Six years ago, while I was reporting on the places where this financial pass-through was particularly awful, a lawmaker gave me a brass-tacks explanation: The cross-subsidy is where the impact of school funding cuts of a decade prior was hidden from public view. Increasing support, once the budgetary taps were reopened, for children with disabilities did not win points for elected officials of either party.

They would rather go home at the end of the legislative session and tell constituents they had voted to increase the size of the “general fund” intended for their child’s classroom. Never mind that every penny and more would immediately get hoovered up as cross-subsidy.

Advocates for people with disabilities got this but rarely pushed it publicly. The net effect, they knew, was that taxpayers who did not have a child in special ed would immediately conclude that the reason their kids’ classrooms were overstuffed and electives disappearing was the rising amount, about 20 percent on average, of their student’s funding being diverted.

And so you see, not only are my child’s needs perceived as burdensome and my desire to secure her the best chance at the life she dreams of seen as trying to finagle special treatment, my efforts will be depicted as costing another mother’s child his or her best shot. My insistence on asking for the continuation of “paperwork” requirements likely to be depicted as especially selfish.
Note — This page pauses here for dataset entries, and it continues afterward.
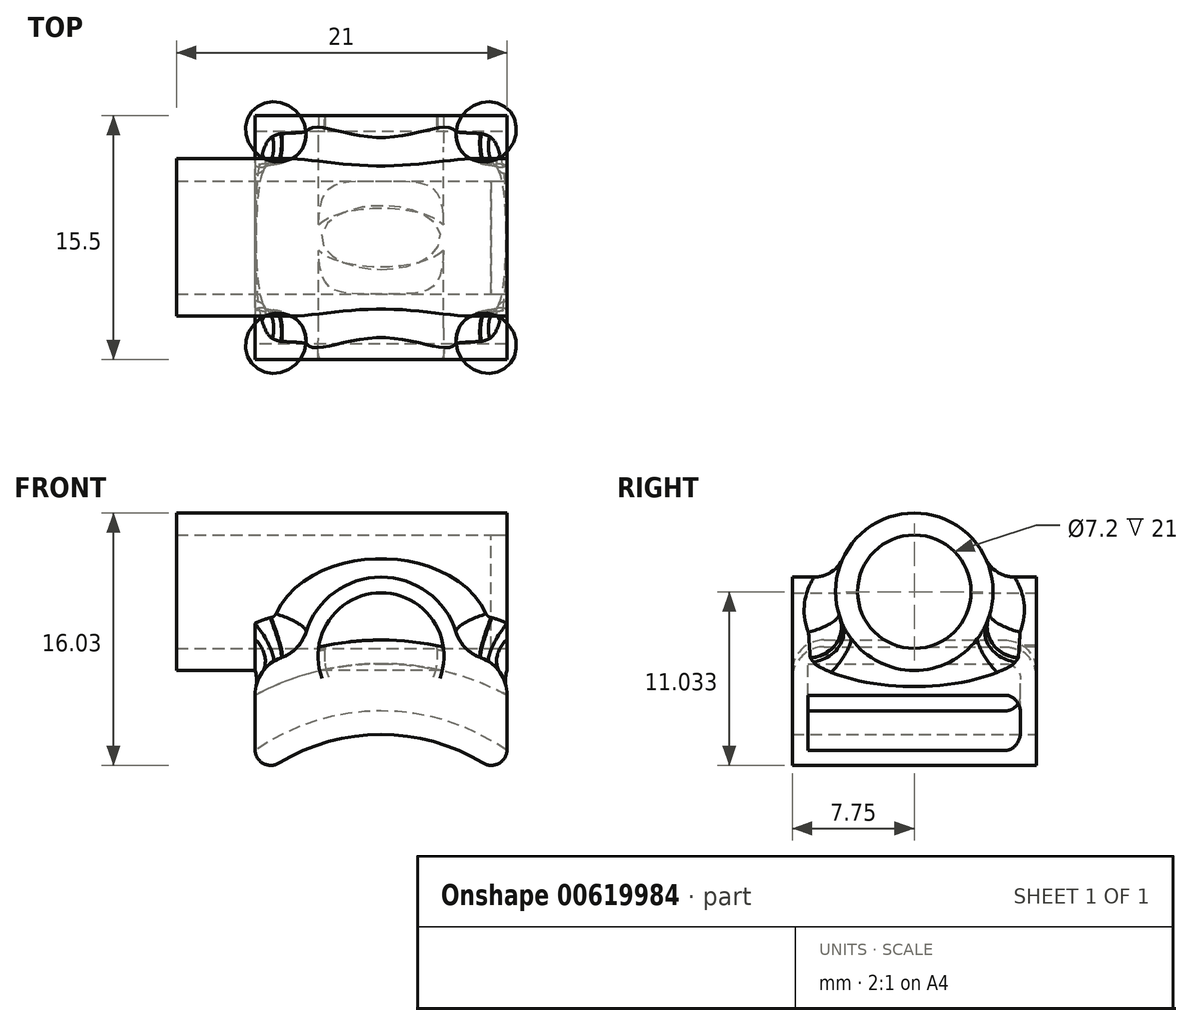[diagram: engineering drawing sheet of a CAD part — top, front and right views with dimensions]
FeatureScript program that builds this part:
annotation { "Feature Type Name" : "Feature", "Feature Type Description" : "" }
export const myFeature = defineFeature(function(context is Context, id is Id, definition is map)
    precondition{}
    {
        {
            var Q0;
            Q0=qCreatedBy(makeId("Front.planeOp"),FACE);
            var sketch = newSketch(context, id + "F0", { "sketchPlane" : qUnion([Q0])});
            skArc(sketch, "E0", {"start": v(8, 9.6) * mm, "mid": v(0, 12.5) * mm, "end": v(-8, 9.6) * mm});
            skArc(sketch, "E1.0", {"start": v(8, 11.49) * mm, "mid": v(0, 14) * mm, "end": v(-8, 11.49) * mm});
            skLineSegment(sketch, "E2", {"start": v(-8, 11.49) * mm, "end": v(-8, 9.6) * mm});
            skLineSegment(sketch, "E3", {"start": v(8, 11.49) * mm, "end": v(8, 9.6) * mm});
            skArc(sketch, "E4.0", {"start": v(8, 15) * mm, "mid": v(0, 17) * mm, "end": v(-8, 15) * mm});
            skLineSegment(sketch, "E5", {"start": v(-8, 15) * mm, "end": v(-8, 16.68) * mm});
            skLineSegment(sketch, "E6", {"start": v(8, 15) * mm, "end": v(8, 16.68) * mm});
            skArc(sketch, "E7.0", {"start": v(8, 16.68) * mm, "mid": v(0, 18.5) * mm, "end": v(-8, 16.68) * mm});
            skPoint(sketch, "E8.end.orphan", {"position": v(-8, 29.56) * mm});
            skPoint(sketch, "E8.start.orphan", {"position": v(8, 29.56) * mm});
            skArc(sketch, "E9", {"start": v(5, 17.81) * mm, "mid": v(0, 22.5) * mm, "end": v(-5, 17.81) * mm});
            skPoint(sketch, "E9.centerSnap0", {"position": v(0, 17) * mm});
            skArc(sketch, "E10.0", {"start": v(3.96, 18.07) * mm, "mid": v(0, 21.5) * mm, "end": v(-3.96, 18.07) * mm});
            skSolve(sketch);
        }
        {
            var Q0;
            Q0=qSketchRegion(id+"F0",true);
            extrude(context, id + "F1", {"entities" : qUnion([Q0]), "depth" : 13.5 * mm, "offsetDistance" : 25 * mm});
        }
        {
            var Q0;
            Q0=makeQuery(id+"F1.opExtrude","CAP_FACE",FACE,{"disambiguationData":[OSD([sQuery(id+"F0.wireOp",EDGE,"E0"),sQuery(id+"F0.wireOp",EDGE,"E1.0"),sQuery(id+"F0.wireOp",EDGE,"E2"),sQuery(id+"F0.wireOp",EDGE,"E3")])],"isStart":true});
            var sketch = newSketch(context, id + "F2", { "sketchPlane" : qUnion([Q0])});
            skCircle(sketch, "E11", {"center": v(0, 17.5) * mm, "radius": 3.6 * mm});
            skPoint(sketch, "E11.centerSnap0", {"position": v(0, 14) * mm});
            skCircle(sketch, "E12", {"center": v(0, 17.5) * mm, "radius": 5 * mm});
            skSolve(sketch);
        }
        {
            var Q0;
            Q0=qSketchRegion(id+"F2",true);
            extrude(context, id + "F3", {"entities" : qUnion([Q0]), "depth" : 1 * mm, "offsetDistance" : 25 * mm});
        }
        {
            var Q0;
            Q0=makeQuery(id+"F1.opExtrude","CAP_FACE",FACE,{"disambiguationData":[OSD([sQuery(id+"F0.wireOp",EDGE,"E4.0"),sQuery(id+"F0.wireOp",EDGE,"E5"),sQuery(id+"F0.wireOp",EDGE,"E6"),sQuery(id+"F0.wireOp",EDGE,"E7.0"),sQuery(id+"F0.wireOp",EDGE,"E9"),sQuery(id+"F0.wireOp",EDGE,"E10.0")])],"isStart":true});
            var sketch = newSketch(context, id + "F4", { "sketchPlane" : qUnion([Q0])});
            skArc(sketch, "E13.0", {"start": v(-3.54, 18.16) * mm, "mid": v(0, 13.9) * mm, "end": v(3.54, 18.16) * mm});
            skArc(sketch, "E14.0", {"start": v(-3.54, 18.16) * mm, "mid": v(0, 18.5) * mm, "end": v(3.54, 18.16) * mm});
            skSolve(sketch);
        }
        {
            var Q0;
            Q0=qSketchRegion(id+"F4",true);
            extrude(context, id + "F5", {"entities" : qUnion([Q0]), "depth" : 1 * mm, "offsetDistance" : 25 * mm});
        }
        {
            var Q0;
            Q0=makeQuery(id+"F1.opExtrude","CAP_FACE",FACE,{"disambiguationData":[OSD([sQuery(id+"F0.wireOp",EDGE,"E0"),sQuery(id+"F0.wireOp",EDGE,"E1.0"),sQuery(id+"F0.wireOp",EDGE,"E2"),sQuery(id+"F0.wireOp",EDGE,"E3")])],"isStart":true});
            var sketch = newSketch(context, id + "F6", { "sketchPlane" : qUnion([Q0])});
            skLineSegment(sketch, "E15.0", {"start": v(-8, 11.49) * mm, "end": v(-8, 9.6) * mm});
            skLineSegment(sketch, "E15.2", {"start": v(8, 9.6) * mm, "end": v(8, 11.49) * mm});
            skArc(sketch, "E15.3", {"start": v(-8, 9.6) * mm, "mid": v(0, 12.5) * mm, "end": v(8, 9.6) * mm});
            skArc(sketch, "E16.0", {"start": v(-8, 16.68) * mm, "mid": v(-6.52, 17.31) * mm, "end": v(-5, 17.81) * mm});
            skArc(sketch, "E17.0", {"start": v(5, 17.81) * mm, "mid": v(6.52, 17.31) * mm, "end": v(8, 16.68) * mm});
            skLineSegment(sketch, "E18.0", {"start": v(-8, 15) * mm, "end": v(-8, 16.68) * mm});
            skLineSegment(sketch, "E19.0", {"start": v(8, 15) * mm, "end": v(8, 16.68) * mm});
            skArc(sketch, "E20.0", {"start": v(-5, 17.81) * mm, "mid": v(0, 12.5) * mm, "end": v(5, 17.81) * mm});
            skLineSegment(sketch, "E21", {"start": v(-8, 15) * mm, "end": v(-8, 11.49) * mm});
            skLineSegment(sketch, "E22", {"start": v(8, 15) * mm, "end": v(8, 11.49) * mm});
            skSolve(sketch);
        }
        {
            var Q0;
            Q0=qSketchRegion(id+"F6",true);
            extrude(context, id + "F7", {"entities" : qUnion([Q0]), "depth" : 1 * mm, "offsetDistance" : 25 * mm});
        }
        {
            var Q0;
            Q0=makeQuery(id+"F1.opExtrude","CAP_FACE",FACE,{"disambiguationData":[OSD([sQuery(id+"F0.wireOp",EDGE,"E0"),sQuery(id+"F0.wireOp",EDGE,"E1.0"),sQuery(id+"F0.wireOp",EDGE,"E2"),sQuery(id+"F0.wireOp",EDGE,"E3")])],"isStart":false});
            var sketch = newSketch(context, id + "F8", { "sketchPlane" : qUnion([Q0])});
            skArc(sketch, "E23.0", {"start": v(8, 9.6) * mm, "mid": v(0, 12.5) * mm, "end": v(-8, 9.6) * mm});
            skArc(sketch, "E24.0", {"start": v(8, 16.68) * mm, "mid": v(0, 18.5) * mm, "end": v(-8, 16.68) * mm});
            skLineSegment(sketch, "E25", {"start": v(-8, 9.6) * mm, "end": v(-8, 16.68) * mm});
            skLineSegment(sketch, "E26", {"start": v(8, 9.6) * mm, "end": v(8, 16.68) * mm});
            skArc(sketch, "E27.0", {"start": v(5, 17.81) * mm, "mid": v(0, 22.5) * mm, "end": v(-5, 17.81) * mm});
            skArc(sketch, "E28.0", {"start": v(3.96, 18.07) * mm, "mid": v(0, 21.5) * mm, "end": v(-3.96, 18.07) * mm});
            skSolve(sketch);
        }
        {
            var Q0;
            Q0=qSketchRegion(id+"F8",true);
            extrude(context, id + "F9", {"entities" : qUnion([Q0]), "depth" : 1 * mm, "offsetDistance" : 25 * mm});
        }
        {
            var Q0;
            Q0=makeQuery(id+"F1.opExtrude","SWEPT_BODY",BODY,{"disambiguationData":[OSD([sQuery(id+"F0.wireOp",EDGE,"E4.0"),sQuery(id+"F0.wireOp",EDGE,"E5"),sQuery(id+"F0.wireOp",EDGE,"E6"),sQuery(id+"F0.wireOp",EDGE,"E7.0"),sQuery(id+"F0.wireOp",EDGE,"E9"),sQuery(id+"F0.wireOp",EDGE,"E10.0")])]});
            var Q1;
            Q1=makeQuery(id+"F3.opExtrude","SWEPT_BODY",BODY,{"disambiguationData":[OSD([sQuery(id+"F2.wireOp",EDGE,"E11"),sQuery(id+"F2.wireOp",EDGE,"E12")])]});
            var Q2;
            Q2=makeQuery(id+"F1.opExtrude","SWEPT_BODY",BODY,{"disambiguationData":[OSD([sQuery(id+"F0.wireOp",EDGE,"E0"),sQuery(id+"F0.wireOp",EDGE,"E1.0"),sQuery(id+"F0.wireOp",EDGE,"E2"),sQuery(id+"F0.wireOp",EDGE,"E3")])]});
            var Q3;
            Q3=makeQuery(id+"F7.opExtrude","SWEPT_BODY",BODY,{"disambiguationData":[OSD([sQuery(id+"F6.wireOp",EDGE,"E15.2"),sQuery(id+"F6.wireOp",EDGE,"E15.3"),sQuery(id+"F6.wireOp",EDGE,"E17.0"),sQuery(id+"F6.wireOp",EDGE,"E19.0"),sQuery(id+"F6.wireOp",EDGE,"E20.0"),sQuery(id+"F6.wireOp",EDGE,"E22")])]});
            var Q4;
            Q4=makeQuery(id+"F7.opExtrude","SWEPT_BODY",BODY,{"disambiguationData":[OSD([sQuery(id+"F6.wireOp",EDGE,"E15.0"),sQuery(id+"F6.wireOp",EDGE,"E15.3"),sQuery(id+"F6.wireOp",EDGE,"E16.0"),sQuery(id+"F6.wireOp",EDGE,"E18.0"),sQuery(id+"F6.wireOp",EDGE,"E20.0"),sQuery(id+"F6.wireOp",EDGE,"E21")])]});
            var Q5;
            Q5=makeQuery(id+"F5.opExtrude","SWEPT_BODY",BODY,{"disambiguationData":[OSD([sQuery(id+"F4.wireOp",EDGE,"E13.0"),sQuery(id+"F4.wireOp",EDGE,"E14.0")])]});
            var Q6;
            Q6=makeQuery(id+"F9.opExtrude","SWEPT_BODY",BODY,{"disambiguationData":[OSD([sQuery(id+"F8.wireOp",EDGE,"E23.0"),sQuery(id+"F8.wireOp",EDGE,"E24.0"),sQuery(id+"F8.wireOp",EDGE,"E25"),sQuery(id+"F8.wireOp",EDGE,"E26")])]});
            booleanBodies(context, id + "F10", {"operationType" : BooleanOperationType.UNION, "tools" : qUnion([Q0, Q1, Q2, Q3, Q4, Q5, Q6])});
        }
        {
            var Q0;
            Q0=makeQuery(id+"F5.opExtrude","CAP_EDGE",EDGE,{"disambiguationData":[OSD([sQuery(id+"F4.wireOp",EDGE,"E14.0")])],"isStart":false});
            var Q1;
            {var subQ0=sQuery(id+"F8.wireOp",EDGE,"E28.0");var subQ1=sQuery(id+"F8.wireOp",EDGE,"E24.0");Q1=makeQuery(id+"F9.opExtrude","CAP_EDGE",EDGE,{"disambiguationData":[OSD([subQ1]),TDD([makeQuery(id+"F8.imprint","IMPRINT",EDGE,{"disambiguationData":[TD([[makeQuery(id+"F8.imprint","INTERSECT",VERTEX,{"disambiguationData":[OD(0.0)],"derivedFrom":[subQ1,subQ0]}),-1.0]])],"derivedFrom":subQ1})])],"isStart":false});}
            fillet(context, id + "F11", {"entities" : qUnion([Q0, Q1]), "radius" : 2 * mm, "tangentPropagation" : true, "allowEdgeOverflow" : false});
        }
        {
            var Q0;
            {var subQ0=sQuery(id+"F0.wireOp",EDGE,"E9");var subQ1=sQuery(id+"F0.wireOp",EDGE,"E7.0");Q0=makeQuery(id+"F10.opBoolean","MERGE",EDGE,{"derivedFrom":[makeQuery(id+"F1.opExtrude","SWEPT_EDGE",EDGE,{"disambiguationData":[OSD([subQ1,subQ0]),TDD([makeQuery(id+"F0.imprint","INTERSECT",VERTEX,{"disambiguationData":[OD(1.0)],"derivedFrom":[subQ1,subQ0]})])]}),makeQuery(id+"F7.opExtrude","SWEPT_EDGE",EDGE,{"disambiguationData":[OSD([sQuery(id+"F6.wireOp",EDGE,"E17.0"),sQuery(id+"F6.wireOp",EDGE,"E20.0")])]})]});}
            var Q1;
            Q1=makeQuery(id+"F10.opBoolean","MERGE",EDGE,{"derivedFrom":[makeQuery(id+"F1.opExtrude","SWEPT_EDGE",EDGE,{"disambiguationData":[OSD([sQuery(id+"F0.wireOp",EDGE,"E5"),sQuery(id+"F0.wireOp",EDGE,"E7.0")])]}),makeQuery(id+"F7.opExtrude","SWEPT_EDGE",EDGE,{"disambiguationData":[OSD([sQuery(id+"F6.wireOp",EDGE,"E17.0"),sQuery(id+"F6.wireOp",EDGE,"E19.0")])]}),makeQuery(id+"F9.opExtrude","SWEPT_EDGE",EDGE,{"disambiguationData":[OSD([sQuery(id+"F8.wireOp",EDGE,"E24.0"),sQuery(id+"F8.wireOp",EDGE,"E25")])]})]});
            var Q2;
            {var subQ0=sQuery(id+"F0.wireOp",EDGE,"E9");var subQ1=sQuery(id+"F0.wireOp",EDGE,"E7.0");Q2=makeQuery(id+"F10.opBoolean","MERGE",EDGE,{"derivedFrom":[makeQuery(id+"F1.opExtrude","SWEPT_EDGE",EDGE,{"disambiguationData":[OSD([subQ1,subQ0]),TDD([makeQuery(id+"F0.imprint","INTERSECT",VERTEX,{"disambiguationData":[OD(0.0)],"derivedFrom":[subQ1,subQ0]})])]}),makeQuery(id+"F7.opExtrude","SWEPT_EDGE",EDGE,{"disambiguationData":[OSD([sQuery(id+"F6.wireOp",EDGE,"E16.0"),sQuery(id+"F6.wireOp",EDGE,"E20.0")])]})]});}
            var Q3;
            Q3=makeQuery(id+"F10.opBoolean","MERGE",EDGE,{"derivedFrom":[makeQuery(id+"F1.opExtrude","SWEPT_EDGE",EDGE,{"disambiguationData":[OSD([sQuery(id+"F0.wireOp",EDGE,"E6"),sQuery(id+"F0.wireOp",EDGE,"E7.0")])]}),makeQuery(id+"F7.opExtrude","SWEPT_EDGE",EDGE,{"disambiguationData":[OSD([sQuery(id+"F6.wireOp",EDGE,"E16.0"),sQuery(id+"F6.wireOp",EDGE,"E18.0")])]}),makeQuery(id+"F9.opExtrude","SWEPT_EDGE",EDGE,{"disambiguationData":[OSD([sQuery(id+"F8.wireOp",EDGE,"E24.0"),sQuery(id+"F8.wireOp",EDGE,"E26")])]})]});
            fillet(context, id + "F12", {"entities" : qUnion([Q0, Q1, Q2, Q3]), "radius" : 2.5 * mm, "tangentPropagation" : true, "allowEdgeOverflow" : false});
        }
        {
            var Q0;
            Q0=makeQuery(id+"F10.opBoolean","MERGE",EDGE,{"derivedFrom":[makeQuery(id+"F1.opExtrude","SWEPT_EDGE",EDGE,{"disambiguationData":[OSD([sQuery(id+"F0.wireOp",EDGE,"E0"),sQuery(id+"F0.wireOp",EDGE,"E2")])]}),makeQuery(id+"F7.opExtrude","SWEPT_EDGE",EDGE,{"disambiguationData":[OSD([sQuery(id+"F6.wireOp",EDGE,"E15.2"),sQuery(id+"F6.wireOp",EDGE,"E15.3")])]}),makeQuery(id+"F9.opExtrude","SWEPT_EDGE",EDGE,{"disambiguationData":[OSD([sQuery(id+"F8.wireOp",EDGE,"E23.0"),sQuery(id+"F8.wireOp",EDGE,"E25")])]})]});
            var Q1;
            Q1=makeQuery(id+"F10.opBoolean","MERGE",EDGE,{"derivedFrom":[makeQuery(id+"F1.opExtrude","SWEPT_EDGE",EDGE,{"disambiguationData":[OSD([sQuery(id+"F0.wireOp",EDGE,"E0"),sQuery(id+"F0.wireOp",EDGE,"E3")])]}),makeQuery(id+"F7.opExtrude","SWEPT_EDGE",EDGE,{"disambiguationData":[OSD([sQuery(id+"F6.wireOp",EDGE,"E15.0"),sQuery(id+"F6.wireOp",EDGE,"E15.3")])]}),makeQuery(id+"F9.opExtrude","SWEPT_EDGE",EDGE,{"disambiguationData":[OSD([sQuery(id+"F8.wireOp",EDGE,"E23.0"),sQuery(id+"F8.wireOp",EDGE,"E26")])]})]});
            fillet(context, id + "F13", {"entities" : qUnion([Q0, Q1]), "radius" : 1 * mm, "tangentPropagation" : true, "allowEdgeOverflow" : false});
        }
        {
            var Q0;
            {var subQ0=sQuery(id+"F6.wireOp",EDGE,"E20.0");var subQ1=sQuery(id+"F6.wireOp",EDGE,"E15.3");Q0=makeQuery(id+"F10.opBoolean","INTERSECT",EDGE,{"derivedFrom":[makeQuery(id+"F3.opExtrude","CAP_FACE",FACE,{"disambiguationData":[OSD([sQuery(id+"F2.wireOp",EDGE,"E11"),sQuery(id+"F2.wireOp",EDGE,"E12")])],"isStart":true}),makeQuery(id+"F5.opExtrude","CAP_FACE",FACE,{"disambiguationData":[OSD([sQuery(id+"F4.wireOp",EDGE,"E13.0"),sQuery(id+"F4.wireOp",EDGE,"E14.0")])],"isStart":true}),makeQuery(id+"F7.opExtrude","CAP_FACE",FACE,{"disambiguationData":[OSD([sQuery(id+"F6.wireOp",EDGE,"E15.0"),subQ1,sQuery(id+"F6.wireOp",EDGE,"E16.0"),sQuery(id+"F6.wireOp",EDGE,"E18.0"),subQ0,sQuery(id+"F6.wireOp",EDGE,"E21")])],"isStart":true}),makeQuery(id+"F7.opExtrude","CAP_FACE",FACE,{"disambiguationData":[OSD([sQuery(id+"F6.wireOp",EDGE,"E15.2"),subQ1,sQuery(id+"F6.wireOp",EDGE,"E17.0"),sQuery(id+"F6.wireOp",EDGE,"E19.0"),subQ0,sQuery(id+"F6.wireOp",EDGE,"E22")])],"isStart":true})]});}
            var Q1;
            Q1=makeQuery(id+"F1.opExtrude","CAP_EDGE",EDGE,{"disambiguationData":[OSD([sQuery(id+"F0.wireOp",EDGE,"E4.0")])],"isStart":true});
            var Q2;
            Q2=makeQuery(id+"F1.opExtrude","CAP_EDGE",EDGE,{"disambiguationData":[OSD([sQuery(id+"F0.wireOp",EDGE,"E1.0")])],"isStart":false});
            var Q3;
            Q3=makeQuery(id+"F1.opExtrude","CAP_EDGE",EDGE,{"disambiguationData":[OSD([sQuery(id+"F0.wireOp",EDGE,"E4.0")])],"isStart":false});
            fillet(context, id + "F14", {"entities" : qUnion([Q0, Q1, Q2, Q3]), "radius" : 1 * mm, "tangentPropagation" : true, "allowEdgeOverflow" : false});
        }
        {
            var Q0;
            Q0=qCreatedBy(makeId("Right.planeOp"),FACE);
            var sketch = newSketch(context, id + "F15", { "sketchPlane" : qUnion([Q0])});
            skCircle(sketch, "E29", {"center": v(-6.75, 21.57) * mm, "radius": 5 * mm});
            skSolve(sketch);
        }
        {
            var Q0;
            Q0=qSketchRegion(id+"F15",true);
            extrude(context, id + "F16", {"entities" : qUnion([Q0]), "operationType" : NewBodyOperationType.ADD, "endBound" : BoundingType.SYMMETRIC, "depth" : 16 * mm, "offsetDistance" : 25 * mm});
        }
        {
            var Q0;
            Q0=makeQuery(id+"F16.opExtrude","CAP_FACE",FACE,{"disambiguationData":[OSD([sQuery(id+"F15.wireOp",EDGE,"E29")])],"isStart":false});
            var sketch = newSketch(context, id + "F17", { "sketchPlane" : qUnion([Q0])});
            skCircle(sketch, "E30", {"center": v(-6.75, 21.57) * mm, "radius": 3.6 * mm});
            skSolve(sketch);
        }
        {
            var Q0;
            Q0=qSketchRegion(id+"F17",true);
            extrude(context, id + "F18", {"entities" : qUnion([Q0]), "operationType" : NewBodyOperationType.REMOVE, "endBound" : BoundingType.THROUGH_ALL, "oppositeDirection" : true, "depth" : 25 * mm, "offsetDistance" : 25 * mm});
        }
        {
            var Q0;
            Q0=makeQuery(id+"F9.opExtrude","CAP_FACE",FACE,{"disambiguationData":[OSD([sQuery(id+"F8.wireOp",EDGE,"E23.0"),sQuery(id+"F8.wireOp",EDGE,"E24.0"),sQuery(id+"F8.wireOp",EDGE,"E25"),sQuery(id+"F8.wireOp",EDGE,"E26"),sQuery(id+"F8.wireOp",EDGE,"E27.0"),sQuery(id+"F8.wireOp",EDGE,"E28.0")])],"isStart":false});
            var sketch = newSketch(context, id + "F19", { "sketchPlane" : qUnion([Q0])});
            skLineSegment(sketch, "E31", {"start": v(0, 27.62) * mm, "end": v(0, 5.28) * mm});
            skArc(sketch, "E32.0", {"start": v(-3.96, 18.07) * mm, "mid": v(0, 18.5) * mm, "end": v(3.96, 18.07) * mm});
            skArc(sketch, "E33.0", {"start": v(3.96, 18.07) * mm, "mid": v(0, 21.5) * mm, "end": v(-3.96, 18.07) * mm});
            skSolve(sketch);
        }
        {
            var Q0;
            Q0=qSketchRegion(id+"F19",true);
            extrude(context, id + "F20", {"entities" : qUnion([Q0]), "operationType" : NewBodyOperationType.REMOVE, "endBound" : BoundingType.THROUGH_ALL, "oppositeDirection" : true, "depth" : 25 * mm, "offsetDistance" : 25 * mm});
        }
        {
            var Q0;
            Q0=makeQuery(id+"F16.boolean.opBoolean","INTERSECT",EDGE,{"disambiguationData":[OD(1.0)],"derivedFrom":[makeQuery(id+"F10.opBoolean","MERGE",FACE,{"derivedFrom":[makeQuery(id+"F1.opExtrude","SWEPT_FACE",FACE,{"disambiguationData":[OSD([sQuery(id+"F0.wireOp",EDGE,"E9")])]}),makeQuery(id+"F3.opExtrude","SWEPT_FACE",FACE,{"disambiguationData":[OSD([sQuery(id+"F2.wireOp",EDGE,"E12")])]}),makeQuery(id+"F9.opExtrude","SWEPT_FACE",FACE,{"disambiguationData":[OSD([sQuery(id+"F8.wireOp",EDGE,"E27.0")])]})]}),makeQuery(id+"F16.opExtrude","SWEPT_FACE",FACE,{"disambiguationData":[OSD([sQuery(id+"F15.wireOp",EDGE,"E29")])]})]});
            fillet(context, id + "F21", {"entities" : qUnion([Q0]), "radius" : 2 * mm, "tangentPropagation" : true, "allowEdgeOverflow" : false});
        }
        {
            var Q0;
            Q0=makeQuery(id+"F16.opExtrude","CAP_FACE",FACE,{"disambiguationData":[OSD([sQuery(id+"F15.wireOp",EDGE,"E29")])],"isStart":false});
            var sketch = newSketch(context, id + "F22", { "sketchPlane" : qUnion([Q0])});
            skCircle(sketch, "E34.0", {"center": v(-6.75, 21.57) * mm, "radius": 3.6 * mm});
            skSolve(sketch);
        }
        {
            var Q0;
            Q0 = qSketchRegion(id + "F22", true);
            extrude(context, id + "F23", {"entities" : qUnion([Q0]), "oppositeDirection" : true, "depth" : 1 * mm, "offsetDistance" : 25 * mm});
        }
        {
            var Q0;
            Q0=makeQuery(id+"F16.opExtrude","CAP_FACE",FACE,{"disambiguationData":[OSD([sQuery(id+"F15.wireOp",EDGE,"E29")])],"isStart":true});
            var sketch = newSketch(context, id + "F24", { "sketchPlane" : qUnion([Q0])});
            skCircle(sketch, "E35.0", {"center": v(6.75, 21.57) * mm, "radius": 3.6 * mm});
            skCircle(sketch, "E36", {"center": v(6.75, 21.57) * mm, "radius": 5 * mm});
            skSolve(sketch);
        }
        {
            var Q0;
            Q0 = qSketchRegion(id + "F24", true);
            extrude(context, id + "F25", {"entities" : qUnion([Q0]), "operationType" : NewBodyOperationType.ADD, "depth" : 5 * mm, "offsetDistance" : 25 * mm});
        }
    });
In case you were wondering: When properly supported, my kid crushed it at the local community college. She took biology and cultural anthropology and got great grades. They’re going onto a transcript she’s working hard to round out so she’s attractive to colleges and universities that have strong marine biology programs, an aspiration she’s had for years.

Working to realize that dream should be her only current job. Figuring out how to create — and fund — the same opportunity for every child should be the work of the adults.